• _EXERCISE_
Copy the records word for word, starting at their first line and ending at the line that contains "v(-12.52, 8.7) *", with both of those lines included.

• _DATASET RECORDS_

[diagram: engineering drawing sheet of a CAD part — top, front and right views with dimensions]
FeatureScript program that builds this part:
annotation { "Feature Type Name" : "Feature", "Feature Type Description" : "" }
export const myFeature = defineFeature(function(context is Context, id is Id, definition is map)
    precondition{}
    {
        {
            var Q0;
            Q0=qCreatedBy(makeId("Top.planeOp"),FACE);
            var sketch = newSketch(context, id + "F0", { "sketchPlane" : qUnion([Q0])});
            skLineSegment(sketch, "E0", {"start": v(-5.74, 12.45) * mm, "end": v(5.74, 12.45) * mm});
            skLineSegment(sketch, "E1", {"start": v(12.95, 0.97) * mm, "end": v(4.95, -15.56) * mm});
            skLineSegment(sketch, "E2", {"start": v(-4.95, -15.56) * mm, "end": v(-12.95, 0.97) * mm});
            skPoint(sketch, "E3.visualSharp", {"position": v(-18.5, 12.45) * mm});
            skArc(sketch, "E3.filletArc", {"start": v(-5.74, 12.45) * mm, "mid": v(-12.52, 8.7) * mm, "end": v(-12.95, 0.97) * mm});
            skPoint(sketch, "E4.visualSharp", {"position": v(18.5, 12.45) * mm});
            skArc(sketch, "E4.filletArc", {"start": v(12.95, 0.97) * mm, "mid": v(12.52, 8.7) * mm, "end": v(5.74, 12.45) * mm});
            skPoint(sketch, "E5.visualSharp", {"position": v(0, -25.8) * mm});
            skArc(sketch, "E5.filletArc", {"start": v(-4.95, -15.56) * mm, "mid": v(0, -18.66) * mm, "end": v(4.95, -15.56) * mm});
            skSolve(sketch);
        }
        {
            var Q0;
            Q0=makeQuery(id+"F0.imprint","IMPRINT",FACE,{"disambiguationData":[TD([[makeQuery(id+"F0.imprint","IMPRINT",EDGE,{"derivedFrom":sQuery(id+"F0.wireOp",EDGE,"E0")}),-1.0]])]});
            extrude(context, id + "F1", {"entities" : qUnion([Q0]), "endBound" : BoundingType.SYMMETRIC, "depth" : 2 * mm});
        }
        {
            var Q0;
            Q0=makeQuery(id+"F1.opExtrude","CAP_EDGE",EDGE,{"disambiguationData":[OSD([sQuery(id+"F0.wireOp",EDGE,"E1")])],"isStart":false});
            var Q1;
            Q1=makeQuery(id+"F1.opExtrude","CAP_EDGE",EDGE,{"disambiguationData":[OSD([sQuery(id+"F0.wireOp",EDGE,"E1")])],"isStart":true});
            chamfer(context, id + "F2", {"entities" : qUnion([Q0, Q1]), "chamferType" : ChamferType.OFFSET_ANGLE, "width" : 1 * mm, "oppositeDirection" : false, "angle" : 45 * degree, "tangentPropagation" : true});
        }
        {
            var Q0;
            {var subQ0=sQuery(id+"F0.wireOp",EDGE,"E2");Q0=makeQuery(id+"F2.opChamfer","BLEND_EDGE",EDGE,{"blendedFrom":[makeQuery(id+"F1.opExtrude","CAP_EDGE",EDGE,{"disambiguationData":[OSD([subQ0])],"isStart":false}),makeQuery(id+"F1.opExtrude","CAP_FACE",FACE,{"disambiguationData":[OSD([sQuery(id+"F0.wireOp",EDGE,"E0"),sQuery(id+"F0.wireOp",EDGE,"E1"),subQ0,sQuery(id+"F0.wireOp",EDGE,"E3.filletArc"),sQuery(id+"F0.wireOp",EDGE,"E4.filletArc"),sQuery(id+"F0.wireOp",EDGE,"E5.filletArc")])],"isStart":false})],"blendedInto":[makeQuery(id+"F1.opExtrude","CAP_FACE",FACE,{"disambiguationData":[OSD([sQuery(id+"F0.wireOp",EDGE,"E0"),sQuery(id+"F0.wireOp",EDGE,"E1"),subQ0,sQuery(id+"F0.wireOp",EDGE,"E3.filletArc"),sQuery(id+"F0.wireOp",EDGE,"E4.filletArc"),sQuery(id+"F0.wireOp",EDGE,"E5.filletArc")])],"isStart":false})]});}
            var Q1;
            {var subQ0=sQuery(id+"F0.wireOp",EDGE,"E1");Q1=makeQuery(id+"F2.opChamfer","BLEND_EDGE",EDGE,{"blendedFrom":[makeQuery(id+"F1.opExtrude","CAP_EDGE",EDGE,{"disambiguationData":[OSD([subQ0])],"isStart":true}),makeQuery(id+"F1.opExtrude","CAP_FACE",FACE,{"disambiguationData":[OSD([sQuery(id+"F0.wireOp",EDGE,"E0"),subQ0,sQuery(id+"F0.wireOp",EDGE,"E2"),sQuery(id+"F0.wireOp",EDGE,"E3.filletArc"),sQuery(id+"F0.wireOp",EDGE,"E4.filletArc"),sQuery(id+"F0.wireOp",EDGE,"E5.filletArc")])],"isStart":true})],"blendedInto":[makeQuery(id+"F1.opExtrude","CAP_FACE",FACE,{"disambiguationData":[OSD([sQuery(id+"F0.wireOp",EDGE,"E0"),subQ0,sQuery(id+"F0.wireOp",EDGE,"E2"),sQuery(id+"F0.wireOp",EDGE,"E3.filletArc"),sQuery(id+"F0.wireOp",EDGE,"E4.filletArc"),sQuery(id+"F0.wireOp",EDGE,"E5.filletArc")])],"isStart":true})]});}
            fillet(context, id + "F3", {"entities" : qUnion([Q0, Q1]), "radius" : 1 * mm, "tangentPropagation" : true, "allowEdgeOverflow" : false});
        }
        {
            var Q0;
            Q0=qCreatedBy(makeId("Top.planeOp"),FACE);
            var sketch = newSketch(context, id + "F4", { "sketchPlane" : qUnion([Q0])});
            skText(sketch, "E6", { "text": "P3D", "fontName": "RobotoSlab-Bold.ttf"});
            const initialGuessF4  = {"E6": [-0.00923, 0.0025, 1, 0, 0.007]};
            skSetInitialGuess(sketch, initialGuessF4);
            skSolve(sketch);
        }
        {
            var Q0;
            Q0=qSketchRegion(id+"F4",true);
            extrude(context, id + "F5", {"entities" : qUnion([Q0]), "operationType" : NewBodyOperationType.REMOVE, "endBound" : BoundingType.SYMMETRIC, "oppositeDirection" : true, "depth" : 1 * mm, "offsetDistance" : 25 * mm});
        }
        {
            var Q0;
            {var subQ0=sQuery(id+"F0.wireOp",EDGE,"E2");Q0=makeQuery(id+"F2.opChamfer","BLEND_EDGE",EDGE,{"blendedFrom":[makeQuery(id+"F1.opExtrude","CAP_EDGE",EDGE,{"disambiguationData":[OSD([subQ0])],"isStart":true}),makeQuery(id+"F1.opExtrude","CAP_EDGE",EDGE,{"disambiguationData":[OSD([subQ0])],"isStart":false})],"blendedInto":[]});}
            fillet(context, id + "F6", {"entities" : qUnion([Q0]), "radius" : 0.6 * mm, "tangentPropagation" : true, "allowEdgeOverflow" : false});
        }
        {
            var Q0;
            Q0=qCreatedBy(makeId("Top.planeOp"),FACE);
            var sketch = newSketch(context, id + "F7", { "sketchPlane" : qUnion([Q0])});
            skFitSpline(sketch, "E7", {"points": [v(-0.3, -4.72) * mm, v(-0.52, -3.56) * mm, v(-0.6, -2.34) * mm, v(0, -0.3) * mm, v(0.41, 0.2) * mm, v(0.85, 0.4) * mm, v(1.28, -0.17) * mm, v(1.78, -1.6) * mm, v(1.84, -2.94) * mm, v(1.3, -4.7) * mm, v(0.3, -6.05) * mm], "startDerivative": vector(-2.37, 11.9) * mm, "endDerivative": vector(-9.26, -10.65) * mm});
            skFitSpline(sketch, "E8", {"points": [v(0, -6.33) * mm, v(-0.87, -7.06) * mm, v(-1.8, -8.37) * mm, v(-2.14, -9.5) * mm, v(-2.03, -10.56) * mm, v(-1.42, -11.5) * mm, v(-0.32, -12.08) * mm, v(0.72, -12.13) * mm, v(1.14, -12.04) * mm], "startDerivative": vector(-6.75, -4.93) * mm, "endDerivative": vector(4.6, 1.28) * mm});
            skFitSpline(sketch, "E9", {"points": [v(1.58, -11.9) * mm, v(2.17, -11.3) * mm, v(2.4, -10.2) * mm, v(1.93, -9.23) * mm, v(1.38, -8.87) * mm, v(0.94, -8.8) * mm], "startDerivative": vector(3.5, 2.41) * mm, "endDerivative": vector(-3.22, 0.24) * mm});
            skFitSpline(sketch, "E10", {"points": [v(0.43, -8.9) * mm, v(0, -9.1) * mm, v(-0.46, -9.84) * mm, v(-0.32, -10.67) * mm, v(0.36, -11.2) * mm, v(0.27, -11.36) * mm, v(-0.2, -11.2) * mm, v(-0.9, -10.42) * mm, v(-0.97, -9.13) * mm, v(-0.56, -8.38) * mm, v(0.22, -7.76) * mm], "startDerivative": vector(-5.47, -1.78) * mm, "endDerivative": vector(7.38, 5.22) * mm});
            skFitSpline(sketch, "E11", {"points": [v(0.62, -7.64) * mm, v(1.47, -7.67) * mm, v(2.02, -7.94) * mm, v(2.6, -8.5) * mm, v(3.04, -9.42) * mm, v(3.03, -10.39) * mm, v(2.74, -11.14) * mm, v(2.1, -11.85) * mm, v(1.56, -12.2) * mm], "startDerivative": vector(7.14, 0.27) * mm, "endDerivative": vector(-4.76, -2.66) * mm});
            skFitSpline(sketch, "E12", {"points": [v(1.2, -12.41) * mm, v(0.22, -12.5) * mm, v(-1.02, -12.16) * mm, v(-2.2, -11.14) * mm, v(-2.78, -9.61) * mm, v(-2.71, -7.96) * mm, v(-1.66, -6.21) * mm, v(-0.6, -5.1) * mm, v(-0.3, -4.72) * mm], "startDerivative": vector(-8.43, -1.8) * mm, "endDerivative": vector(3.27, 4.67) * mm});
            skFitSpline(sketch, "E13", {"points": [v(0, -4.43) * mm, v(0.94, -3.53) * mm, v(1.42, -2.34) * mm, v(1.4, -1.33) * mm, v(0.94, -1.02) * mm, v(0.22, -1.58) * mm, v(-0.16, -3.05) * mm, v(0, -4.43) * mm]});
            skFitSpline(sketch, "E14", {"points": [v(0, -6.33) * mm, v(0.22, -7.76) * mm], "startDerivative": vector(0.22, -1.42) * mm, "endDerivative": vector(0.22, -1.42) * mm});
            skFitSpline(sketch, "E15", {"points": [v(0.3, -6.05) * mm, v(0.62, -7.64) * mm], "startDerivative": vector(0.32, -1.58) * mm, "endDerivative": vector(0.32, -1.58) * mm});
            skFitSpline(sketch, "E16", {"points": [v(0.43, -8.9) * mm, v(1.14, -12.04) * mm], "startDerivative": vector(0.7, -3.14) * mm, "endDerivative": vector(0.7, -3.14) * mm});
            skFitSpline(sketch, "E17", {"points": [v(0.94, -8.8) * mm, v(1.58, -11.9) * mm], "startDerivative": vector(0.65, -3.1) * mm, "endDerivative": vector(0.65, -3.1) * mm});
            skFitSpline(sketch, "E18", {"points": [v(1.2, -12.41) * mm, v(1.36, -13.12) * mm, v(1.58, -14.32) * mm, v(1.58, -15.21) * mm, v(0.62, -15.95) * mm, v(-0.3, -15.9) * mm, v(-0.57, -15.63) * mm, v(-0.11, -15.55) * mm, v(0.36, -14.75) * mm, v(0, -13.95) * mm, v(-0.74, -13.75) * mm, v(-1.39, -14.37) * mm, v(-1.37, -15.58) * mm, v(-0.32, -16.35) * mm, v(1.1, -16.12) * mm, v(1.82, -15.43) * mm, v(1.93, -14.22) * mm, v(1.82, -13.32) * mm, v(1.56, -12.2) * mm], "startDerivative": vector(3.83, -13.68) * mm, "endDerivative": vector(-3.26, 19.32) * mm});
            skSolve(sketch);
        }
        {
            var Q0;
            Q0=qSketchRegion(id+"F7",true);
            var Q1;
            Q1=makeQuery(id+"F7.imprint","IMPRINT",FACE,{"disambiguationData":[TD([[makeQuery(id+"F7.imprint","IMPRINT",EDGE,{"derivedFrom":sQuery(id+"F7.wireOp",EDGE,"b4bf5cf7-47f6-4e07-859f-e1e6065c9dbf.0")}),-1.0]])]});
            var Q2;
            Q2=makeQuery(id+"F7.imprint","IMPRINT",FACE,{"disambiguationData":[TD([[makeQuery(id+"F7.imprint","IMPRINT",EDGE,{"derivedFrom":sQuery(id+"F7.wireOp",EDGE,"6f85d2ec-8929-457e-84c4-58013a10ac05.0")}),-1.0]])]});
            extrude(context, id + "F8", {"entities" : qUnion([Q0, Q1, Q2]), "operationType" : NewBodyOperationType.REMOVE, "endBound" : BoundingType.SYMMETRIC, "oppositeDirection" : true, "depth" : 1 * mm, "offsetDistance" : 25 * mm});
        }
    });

• _EXERCISE RESPONSE_
[diagram: engineering drawing sheet of a CAD part — top, front and right views with dimensions]
FeatureScript program that builds this part:
annotation { "Feature Type Name" : "Feature", "Feature Type Description" : "" }
export const myFeature = defineFeature(function(context is Context, id is Id, definition is map)
    precondition{}
    {
        {
            var Q0;
            Q0=qCreatedBy(makeId("Top.planeOp"),FACE);
            var sketch = newSketch(context, id + "F0", { "sketchPlane" : qUnion([Q0])});
            skLineSegment(sketch, "E0", {"start": v(-5.74, 12.45) * mm, "end": v(5.74, 12.45) * mm});
            skLineSegment(sketch, "E1", {"start": v(12.95, 0.97) * mm, "end": v(4.95, -15.56) * mm});
            skLineSegment(sketch, "E2", {"start": v(-4.95, -15.56) * mm, "end": v(-12.95, 0.97) * mm});
            skPoint(sketch, "E3.visualSharp", {"position": v(-18.5, 12.45) * mm});
            skArc(sketch, "E3.filletArc", {"start": v(-5.74, 12.45) * mm, "mid": v(-12.52, 8.7) * mm, "end": v(-12.95, 0.97) * mm});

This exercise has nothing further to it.